All these projects before me, large and small. I am trying to educate myself about them to undertake as much of the work myself as I reasonably can, but not having used power tools since middle school shop class, it can be a bit daunting. Hard to believe I used to help my grandfather run a lathe and make table legs when I was a young girl. But I always had a fear of the drill press in his wood shop. And witnessed plenty of shop and chainsaw accidents to instill a healthy (or overblown?) fear of the dangers of saws.
Nonetheless, I am trying to learn and gain the knowledge needed to undertake projects without causing more harm to my boat than good. I also try to rely on store clerks to be knowledgeable and helpful. Unfortunately, often they are dismissive (either because I am a girl or a new boat owner, or both), and the advice I receive is oft wildly conflicting. I feel I should be able to say "I want to fill some wood so I can re-sink screws in it," and readily be directed to the right product. But no matter what I do or buy, someone says it is the wrong product, or won't work, or could have been solved better, faster, cheaper, et cetera. Since it gets tiring to be cut down every time I ask a question or mention an impending fix, I'll likely stick with Don Casey and Nigel Calder, whose books are conveniently absent of criticism of my lack of an encyclopedic knowledge of boat repairs. I would rather do for myself, but I also have to learn from someone; as much as I prefer to thoroughly study a problem in textbook style first, I need to see and practice hands-on before it sinks in. So I will still have to ask for help.

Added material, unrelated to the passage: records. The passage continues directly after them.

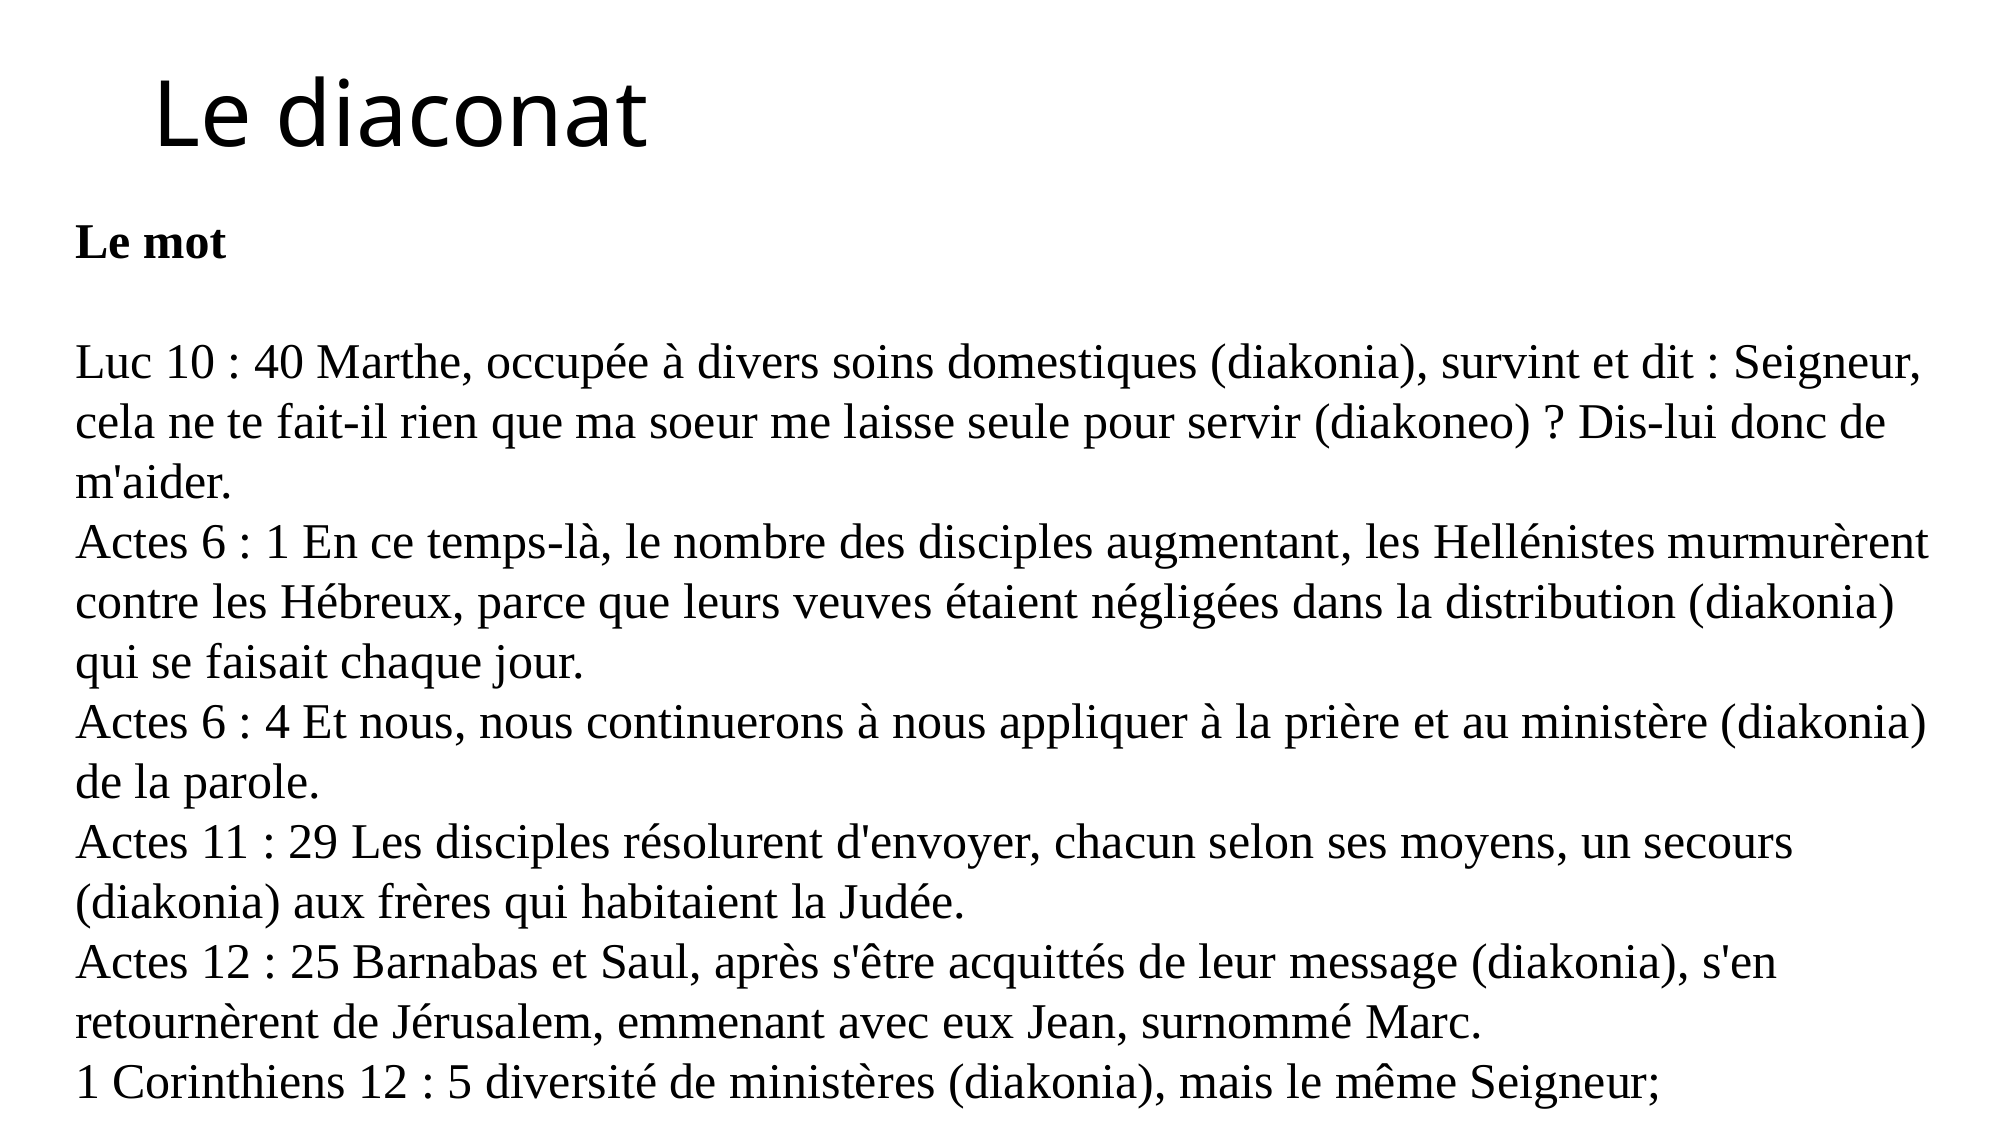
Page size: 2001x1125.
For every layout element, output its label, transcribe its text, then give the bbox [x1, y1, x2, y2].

text_box Le diaconat [137, 59, 1863, 202]
text_box Le mot Luc 10 : 40 Marthe, occupée à divers soins domestiques (diakonia), survint et dit : Seigneur, cela ne te fait-il rien que ma soeur me laisse seule pour servir (diakoneo) ? Dis-lui donc de m'aider. Actes 6 : 1 En ce temps-là, le nombre des disciples augmentant, les Hellénistes murmurèrent contre les Hébreux, parce que leurs veuves étaient négligées dans la distribution (diakonia) qui se faisait chaque jour. Actes 6 : 4 Et nous, nous continuerons à nous appliquer à la prière et au ministère (diakonia) de la parole. Actes 11 : 29 Les disciples résolurent d'envoyer, chacun selon ses moyens, un secours (diakonia) aux frères qui habitaient la Judée. Actes 12 : 25 Barnabas et Saul, après s'être acquittés de leur message (diakonia), s'en retournèrent de Jérusalem, emmenant avec eux Jean, surnommé Marc. 1 Corinthiens 12 : 5 diversité de ministères (diakonia), mais le même Seigneur; [60, 201, 1973, 1125]
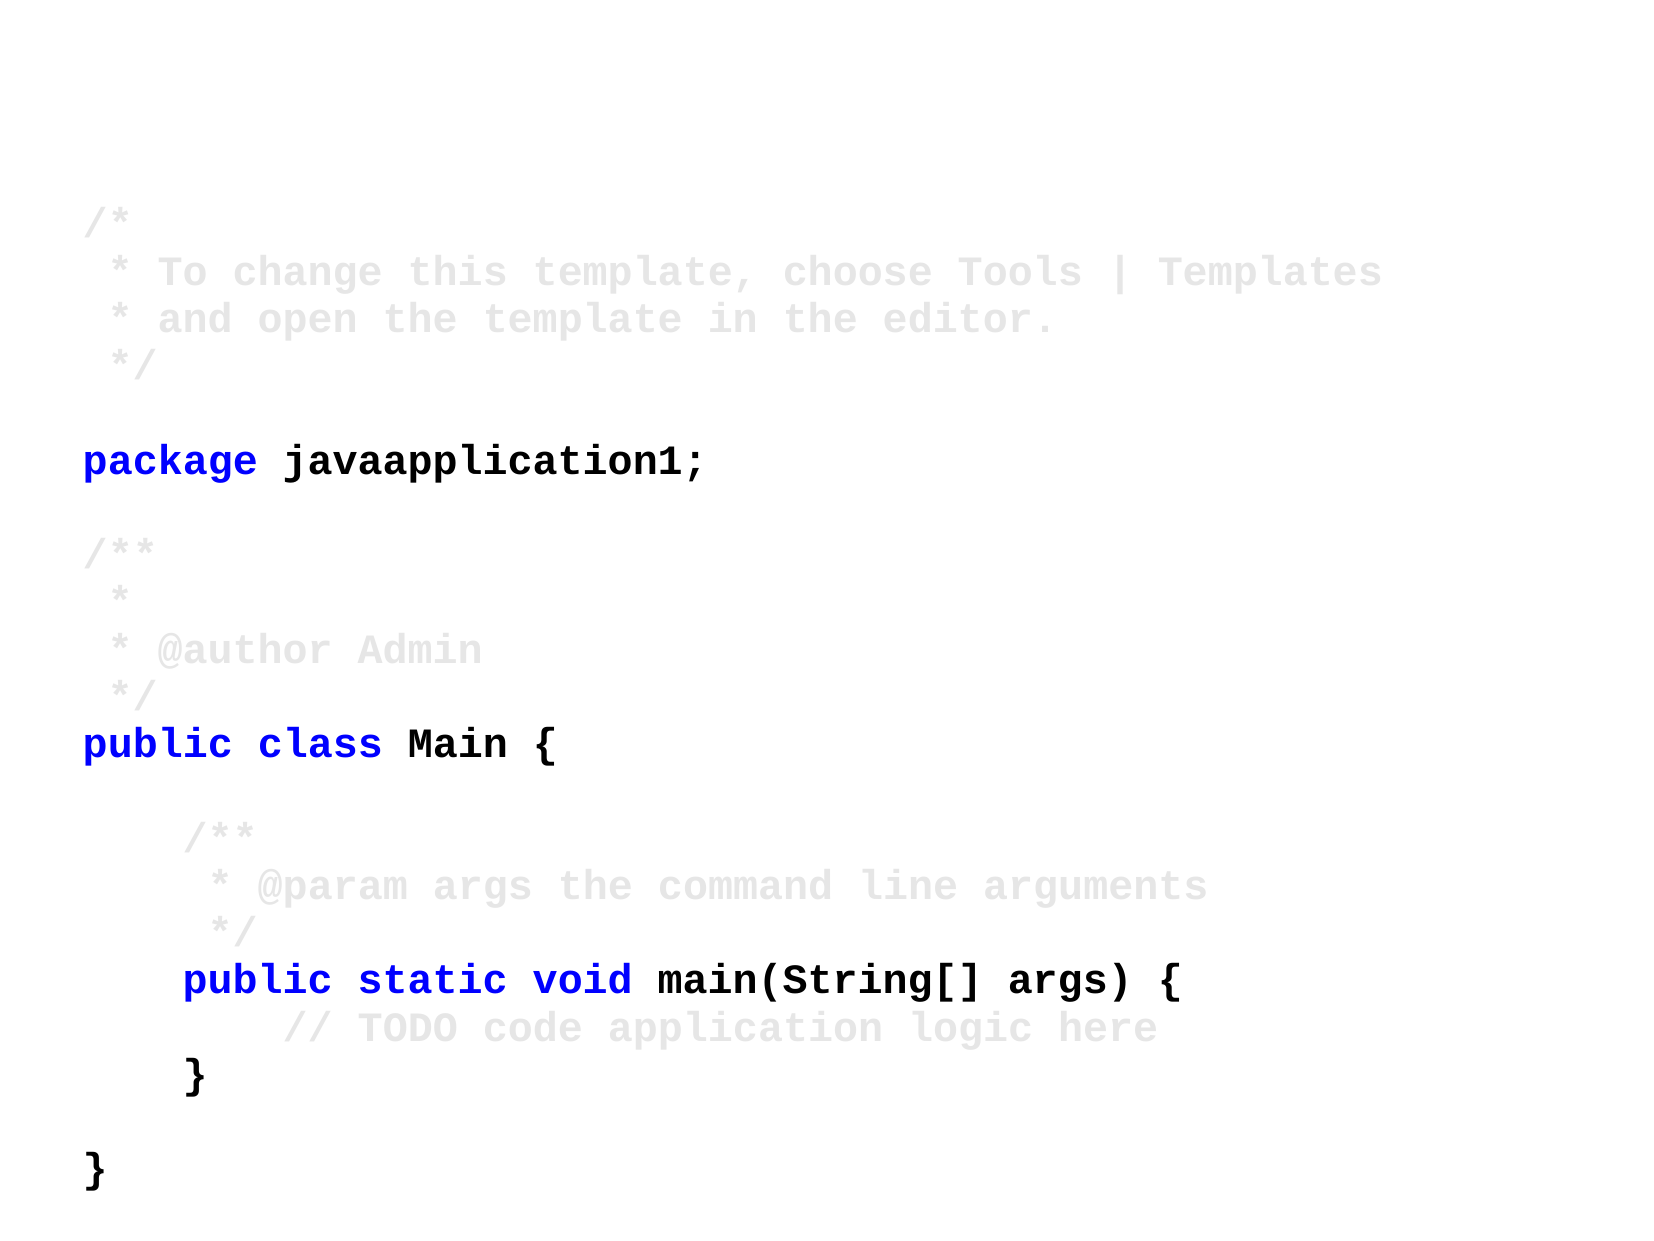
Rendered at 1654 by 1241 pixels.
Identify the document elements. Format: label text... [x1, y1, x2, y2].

subtitle /* * To change this template, choose Tools | Templates * and open the template in the editor. */ package javaapplication1; /** * * @author Admin */ public class Main { /** * @param args the command line arguments */ public static void main(String[] args) { // TODO code application logic here } } [82, 197, 1571, 1201]
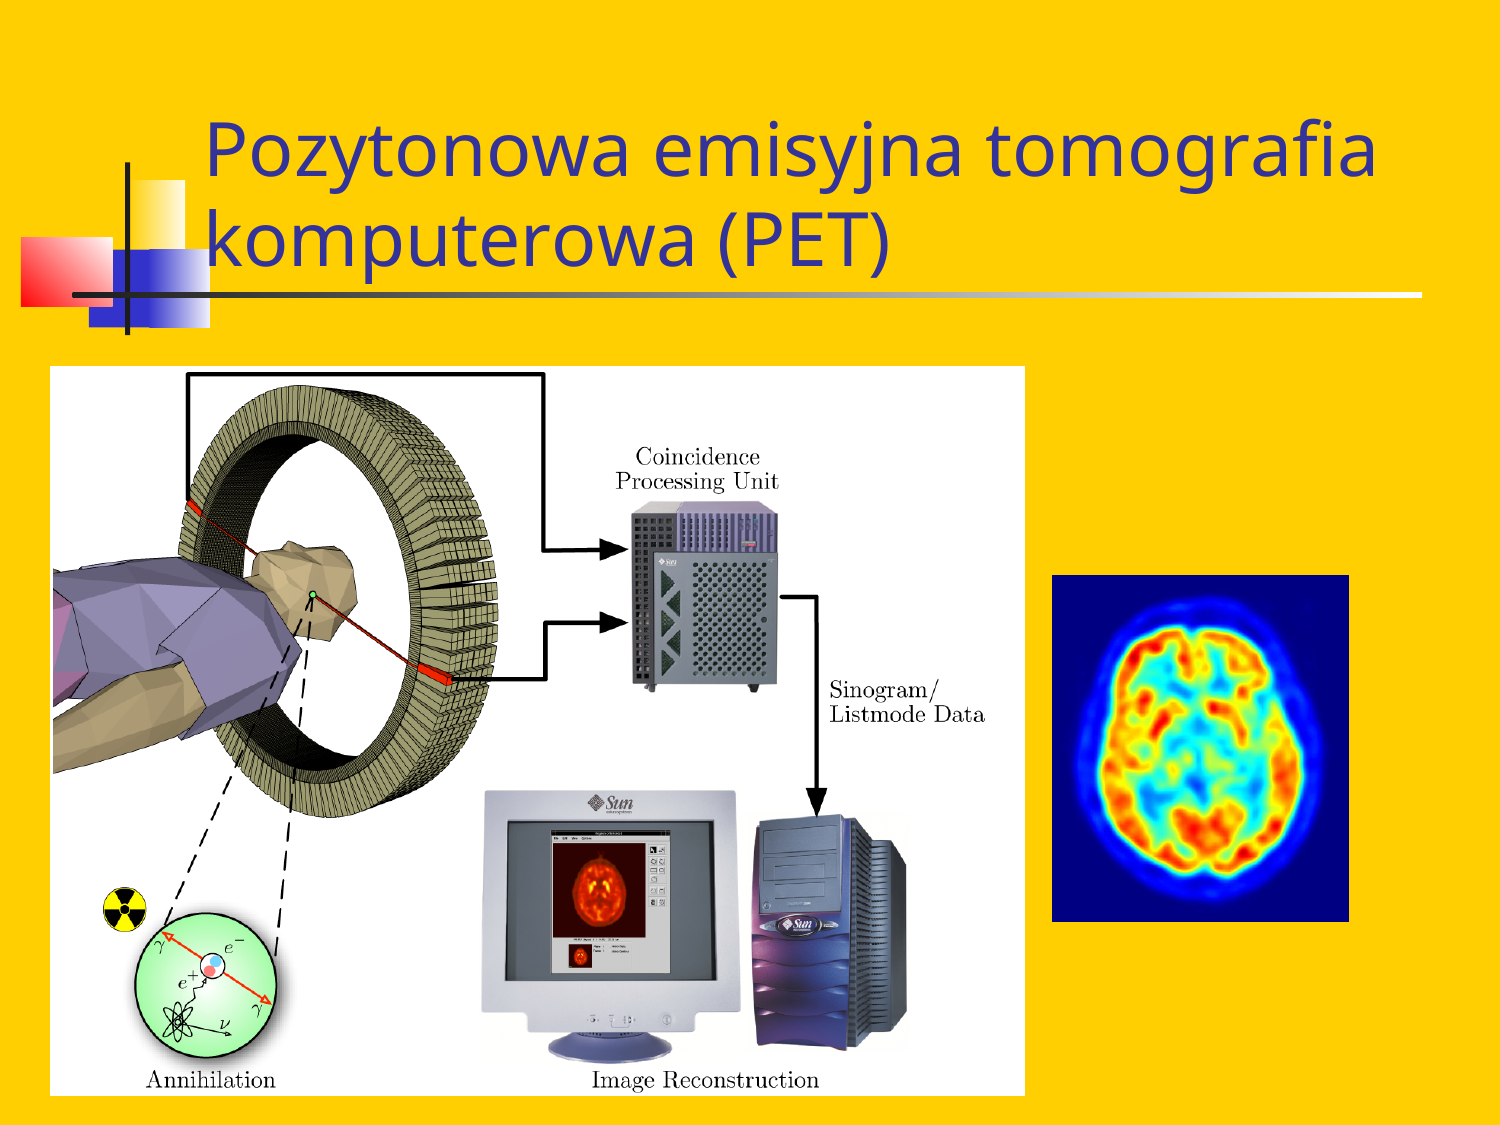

I've been told by the floppy-haired sailor guy that my problem is a lack of self-confidence, which is plainly an annoyance to him. It's ironic because I'd venture to say every other person who knows me thinks I'm one of the most self-assured people they know; I take on crazy new challenges without batting an eyelash--whether running daunting trail ultramarathons, leaving my whole life behind in Miami and starting over with hardly a penny to my name, or buying a 36-year-old project sailboat and moving aboard. I've had a lot of help along the way, and while I don't want anyone to carry me, we all deserve to surround ourselves with friends and lovers who want to lift us up.